══ EXTRACTED INFORMATION ══
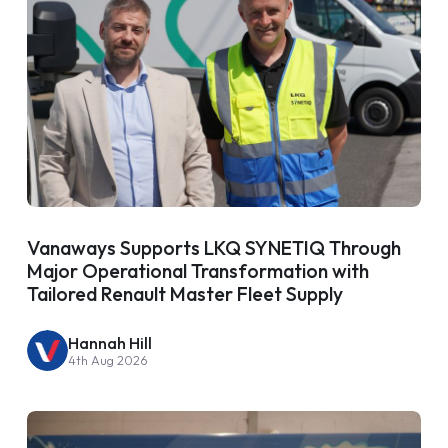
Vanaways Supports LKQ SYNETIQ Through
Major Operational Transformation with
Tailored Renault Master Fleet Supply
Hannah Hill
4th Aug 2026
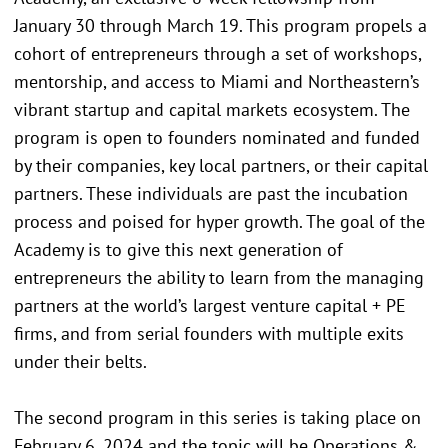
January 30 through March 19. This program propels a
cohort of entrepreneurs through a set of workshops,
mentorship, and access to Miami and Northeastern’s
vibrant startup and capital markets ecosystem. The
program is open to founders nominated and funded
by their companies, key local partners, or their capital
partners. These individuals are past the incubation
process and poised for hyper growth. The goal of the
Academy is to give this next generation of
entrepreneurs the ability to learn from the managing
partners at the world’s largest venture capital + PE
firms, and from serial founders with multiple exits
under their belts.
The second program in this series is taking place on
February 6, 2024 and the topic will be Operations &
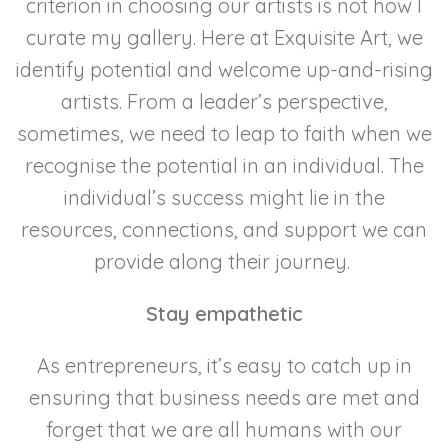
criterion in choosing our artists is not how I
curate my gallery. Here at Exquisite Art, we
identify potential and welcome up-and-rising
artists. From a leader’s perspective,
sometimes, we need to leap to faith when we
recognise the potential in an individual. The
individual’s success might lie in the
resources, connections, and support we can
provide along their journey.
Stay empathetic
As entrepreneurs, it’s easy to catch up in
ensuring that business needs are met and
forget that we are all humans with our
═══
Turn the text of all the entries above into a single numbered list with one line per item, skipping any blank lines. Leave the picture markers out of the list.

◆ ANSWER BELOW ◆
1. Vanaways Supports LKQ SYNETIQ Through
2. Major Operational Transformation with
3. Tailored Renault Master Fleet Supply
4. Hannah Hill
5. 4th Aug 2026
6. January 30 through March 19. This program propels a
7. cohort of entrepreneurs through a set of workshops,
8. mentorship, and access to Miami and Northeastern’s
9. vibrant startup and capital markets ecosystem. The
10. program is open to founders nominated and funded
11. by their companies, key local partners, or their capital
12. partners. These individuals are past the incubation
13. process and poised for hyper growth. The goal of the
14. Academy is to give this next generation of
15. entrepreneurs the ability to learn from the managing
16. partners at the world’s largest venture capital + PE
17. firms, and from serial founders with multiple exits
18. under their belts.
19. The second program in this series is taking place on
20. February 6, 2024 and the topic will be Operations &
21. criterion in choosing our artists is not how I
22. curate my gallery. Here at Exquisite Art, we
23. identify potential and welcome up-and-rising
24. artists. From a leader’s perspective,
25. sometimes, we need to leap to faith when we
26. recognise the potential in an individual. The
27. individual’s success might lie in the
28. resources, connections, and support we can
29. provide along their journey.
30. Stay empathetic
31. As entrepreneurs, it’s easy to catch up in
32. ensuring that business needs are met and
33. forget that we are all humans with our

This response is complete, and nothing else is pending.